● RECORD SET:

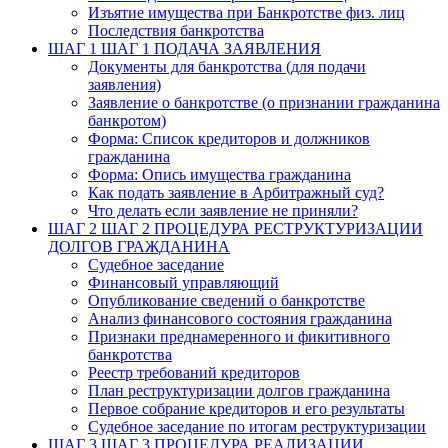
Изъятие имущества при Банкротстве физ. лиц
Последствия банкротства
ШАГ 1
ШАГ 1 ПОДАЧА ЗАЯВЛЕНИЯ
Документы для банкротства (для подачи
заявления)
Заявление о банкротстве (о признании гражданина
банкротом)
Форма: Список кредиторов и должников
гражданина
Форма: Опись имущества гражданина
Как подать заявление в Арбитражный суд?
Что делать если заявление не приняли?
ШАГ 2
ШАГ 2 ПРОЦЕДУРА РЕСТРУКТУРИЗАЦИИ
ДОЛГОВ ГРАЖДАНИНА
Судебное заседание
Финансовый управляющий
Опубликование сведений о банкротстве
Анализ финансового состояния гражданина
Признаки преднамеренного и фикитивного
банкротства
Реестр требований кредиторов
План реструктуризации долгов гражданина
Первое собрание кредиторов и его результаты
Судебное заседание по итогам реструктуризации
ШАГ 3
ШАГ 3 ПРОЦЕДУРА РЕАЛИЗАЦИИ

--

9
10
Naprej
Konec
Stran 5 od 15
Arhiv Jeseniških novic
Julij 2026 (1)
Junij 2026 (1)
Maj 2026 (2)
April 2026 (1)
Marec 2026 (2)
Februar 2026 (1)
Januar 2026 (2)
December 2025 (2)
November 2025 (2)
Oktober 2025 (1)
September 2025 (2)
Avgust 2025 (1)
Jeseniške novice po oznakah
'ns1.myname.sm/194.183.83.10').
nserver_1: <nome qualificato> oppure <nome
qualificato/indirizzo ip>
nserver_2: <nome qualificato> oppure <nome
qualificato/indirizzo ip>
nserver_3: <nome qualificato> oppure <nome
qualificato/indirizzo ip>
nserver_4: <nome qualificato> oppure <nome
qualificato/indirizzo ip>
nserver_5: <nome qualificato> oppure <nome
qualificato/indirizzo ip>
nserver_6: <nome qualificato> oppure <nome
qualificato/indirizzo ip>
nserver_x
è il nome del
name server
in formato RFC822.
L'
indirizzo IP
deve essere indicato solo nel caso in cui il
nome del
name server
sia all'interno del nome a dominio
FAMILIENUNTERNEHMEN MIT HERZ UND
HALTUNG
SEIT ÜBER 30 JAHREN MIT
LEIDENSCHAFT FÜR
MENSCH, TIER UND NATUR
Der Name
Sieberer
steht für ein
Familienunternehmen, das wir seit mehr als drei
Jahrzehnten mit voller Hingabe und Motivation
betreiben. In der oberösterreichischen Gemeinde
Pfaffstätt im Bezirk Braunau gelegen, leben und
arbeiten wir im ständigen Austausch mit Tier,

● TASK STATEMENT: Give back verbatim the lines starting at the one that contains "Изъятие имущества при Банкротстве физ. лиц" and ending at the one that contains "ШАГ 3 ПРОЦЕДУРА РЕАЛИЗАЦИИ", with both of those lines included.

● COMPLETED TASK:
Изъятие имущества при Банкротстве физ. лиц
Последствия банкротства
ШАГ 1
ШАГ 1 ПОДАЧА ЗАЯВЛЕНИЯ
Документы для банкротства (для подачи
заявления)
Заявление о банкротстве (о признании гражданина
банкротом)
Форма: Список кредиторов и должников
гражданина
Форма: Опись имущества гражданина
Как подать заявление в Арбитражный суд?
Что делать если заявление не приняли?
ШАГ 2
ШАГ 2 ПРОЦЕДУРА РЕСТРУКТУРИЗАЦИИ
ДОЛГОВ ГРАЖДАНИНА
Судебное заседание
Финансовый управляющий
Опубликование сведений о банкротстве
Анализ финансового состояния гражданина
Признаки преднамеренного и фикитивного
банкротства
Реестр требований кредиторов
План реструктуризации долгов гражданина
Первое собрание кредиторов и его результаты
Судебное заседание по итогам реструктуризации
ШАГ 3
ШАГ 3 ПРОЦЕДУРА РЕАЛИЗАЦИИ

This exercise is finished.